Have I convinced you yet? Even a little bit? You’ve got until November to decide. Or…at least if you want to write the Next Great American Novel during the official NaNoWriMo. Onto my next point…Camp NaNoWriMo!
There’s more? Yes! Of course there’s more. Camp is fun, right? Right. Camp NaNoWriMo is the best. And this time you get to set a word count goal as high or as low as you want, no matter the age. The people who bring you NaNoWriMo aren’t that cruel. Well…usually. And with Camp, instead of forums (but they have those too), you get…wait for it…Cabin Mates! You can set your novel info, and you can set your cabin preferences, and then with a little NaNoWriMo magic, you can have campers with the same novel genre, word count goal, and similar ages in your cabin with you. Hey, moral support. Can’t get enough of it. And if you‘re one of the daring ones, you can get put in a random cabin and meet five strangers with completely random novels and word counts and ages. Which, really, isn’t as bad as you might think. Or, if you’re really stubborn, you could just not get put in a cabin. I just wouldn’t recommend that personally, but it’s all a matter of preference.

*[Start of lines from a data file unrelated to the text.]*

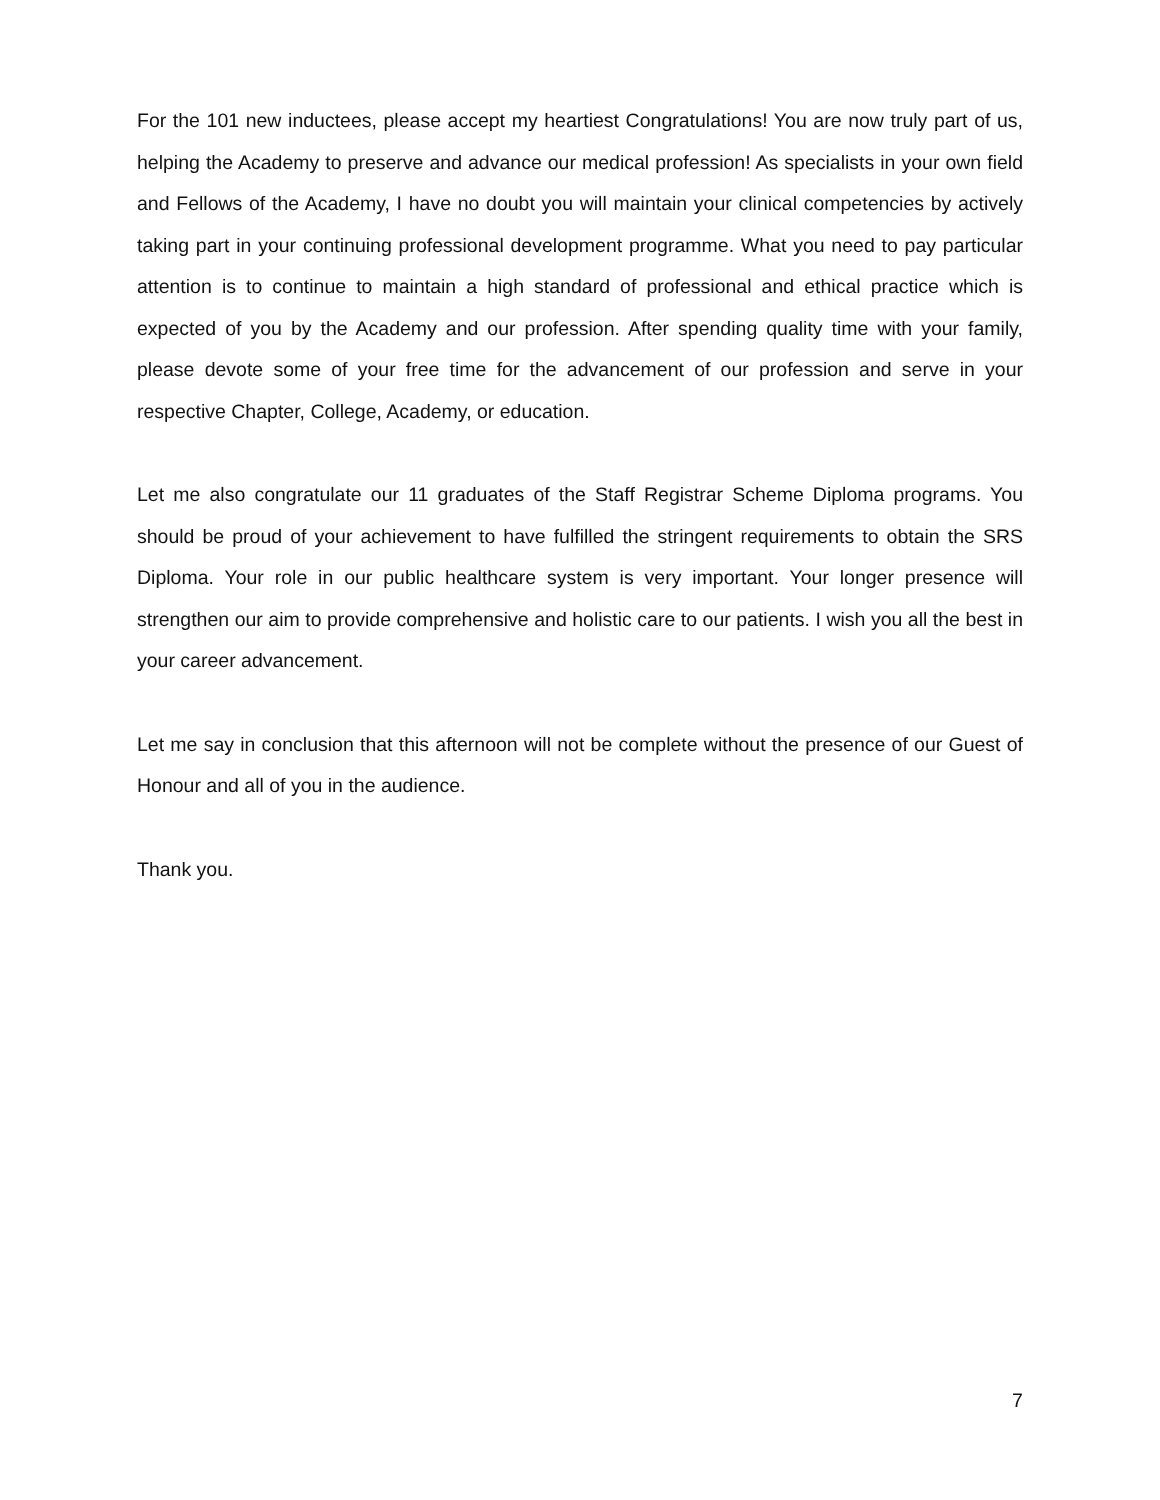For the 101 new inductees, please accept my heartiest Congratulations! You are now truly part of us, helping the Academy to preserve and advance our medical profession! As specialists in your own field and Fellows of the Academy, I have no doubt you will maintain your clinical competencies by actively taking part in your continuing professional development programme. What you need to pay particular attention is to continue to maintain a high standard of professional and ethical practice which is expected of you by the Academy and our profession. After spending quality time with your family, please devote some of your free time for the advancement of our profession and serve in your respective Chapter, College, Academy, or education.
Let me also congratulate our 11 graduates of the Staff Registrar Scheme Diploma programs. You should be proud of your achievement to have fulfilled the stringent requirements to obtain the SRS Diploma. Your role in our public healthcare system is very important. Your longer presence will strengthen our aim to provide comprehensive and holistic care to our patients. I wish you all the best in your career advancement.
Let me say in conclusion that this afternoon will not be complete without the presence of our Guest of Honour and all of you in the audience.
Thank you.
7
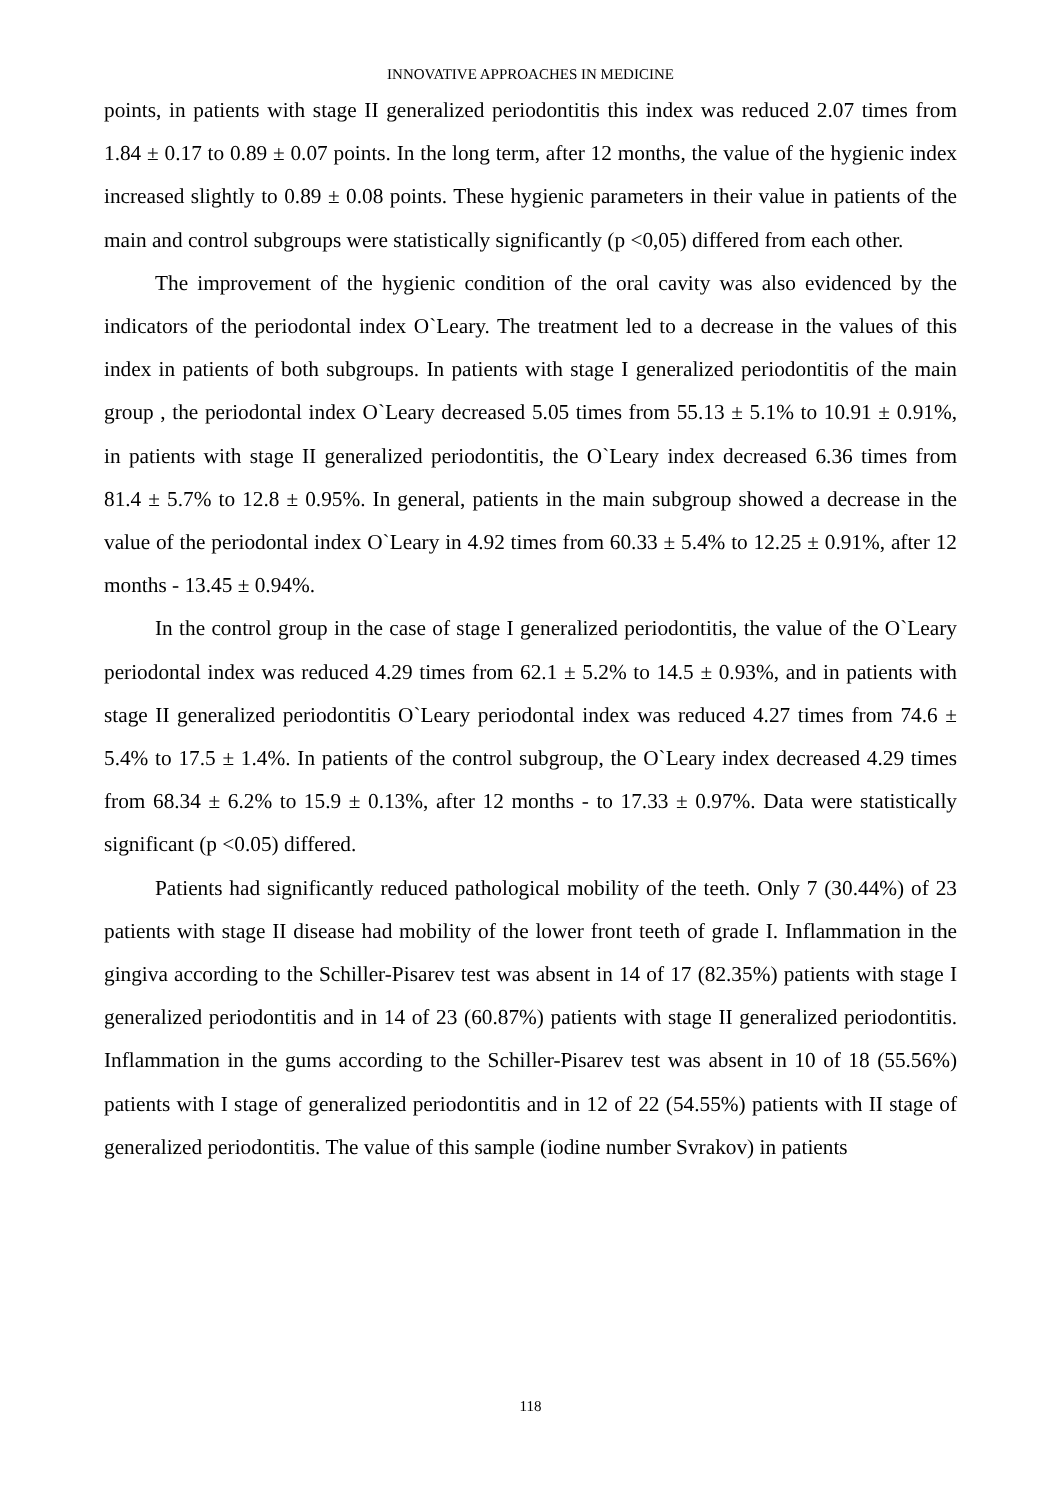INNOVATIVE APPROACHES IN MEDICINE
points, in patients with stage II generalized periodontitis this index was reduced 2.07 times from 1.84 ± 0.17 to 0.89 ± 0.07 points. In the long term, after 12 months, the value of the hygienic index increased slightly to 0.89 ± 0.08 points. These hygienic parameters in their value in patients of the main and control subgroups were statistically significantly (p <0,05) differed from each other.
The improvement of the hygienic condition of the oral cavity was also evidenced by the indicators of the periodontal index O`Leary. The treatment led to a decrease in the values of this index in patients of both subgroups. In patients with stage I generalized periodontitis of the main group , the periodontal index O`Leary decreased 5.05 times from 55.13 ± 5.1% to 10.91 ± 0.91%, in patients with stage II generalized periodontitis, the O`Leary index decreased 6.36 times from 81.4 ± 5.7% to 12.8 ± 0.95%. In general, patients in the main subgroup showed a decrease in the value of the periodontal index O`Leary in 4.92 times from 60.33 ± 5.4% to 12.25 ± 0.91%, after 12 months - 13.45 ± 0.94%.
In the control group in the case of stage I generalized periodontitis, the value of the O`Leary periodontal index was reduced 4.29 times from 62.1 ± 5.2% to 14.5 ± 0.93%, and in patients with stage II generalized periodontitis O`Leary periodontal index was reduced 4.27 times from 74.6 ± 5.4% to 17.5 ± 1.4%. In patients of the control subgroup, the O`Leary index decreased 4.29 times from 68.34 ± 6.2% to 15.9 ± 0.13%, after 12 months - to 17.33 ± 0.97%. Data were statistically significant (p <0.05) differed.
Patients had significantly reduced pathological mobility of the teeth. Only 7 (30.44%) of 23 patients with stage II disease had mobility of the lower front teeth of grade I. Inflammation in the gingiva according to the Schiller-Pisarev test was absent in 14 of 17 (82.35%) patients with stage I generalized periodontitis and in 14 of 23 (60.87%) patients with stage II generalized periodontitis. Inflammation in the gums according to the Schiller-Pisarev test was absent in 10 of 18 (55.56%) patients with I stage of generalized periodontitis and in 12 of 22 (54.55%) patients with II stage of generalized periodontitis. The value of this sample (iodine number Svrakov) in patients
118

To add onto the excitement, Camp NaNoWriMo happens twice a year. Somewhere between April and August you’ll have a chance to write your novel and no one can stop you.
My personal opinion on NaNoWriMo is really pretty simple. Basically, it’s the most epic thing to ever happen on the planet as far as authors and writing are concerned. Well, okay, that may be a bit of an exaggeration, but really, it’s fun, and it helps you as a writer. I’m not writing this to say you have to do NaNoWriMo, but I do hope that I’ve planted the idea in your head. Whether you take time to plan out a really complex novel and know exactly what you want to write that first day, or you take more of a seat-of-your-pants approach, maybe planning a couple random scenes to place here and there and then just hoping for inspiration to come forth, it’s always great, and there’s definitely something to be gained from the whole process.
You copy the whole of your novel into the Word Count Validator, very aware of the time in the lower right hand corner of your screen. You curse your computer for being slow, especially now. But the words show up, and you quickly hit the ‘Send’ button. The website tells you it’s processing your text. A large banner boasting the word ‘Congratulations’ is there to greet you. You lean back, looking as the numbers change to 12:00. You did it. 50,000 words in thirty days. You cringe at the thought of editing, but crawl out from in front of the computer towards your bed. Though, despite the struggle, you can’t wait to do it again.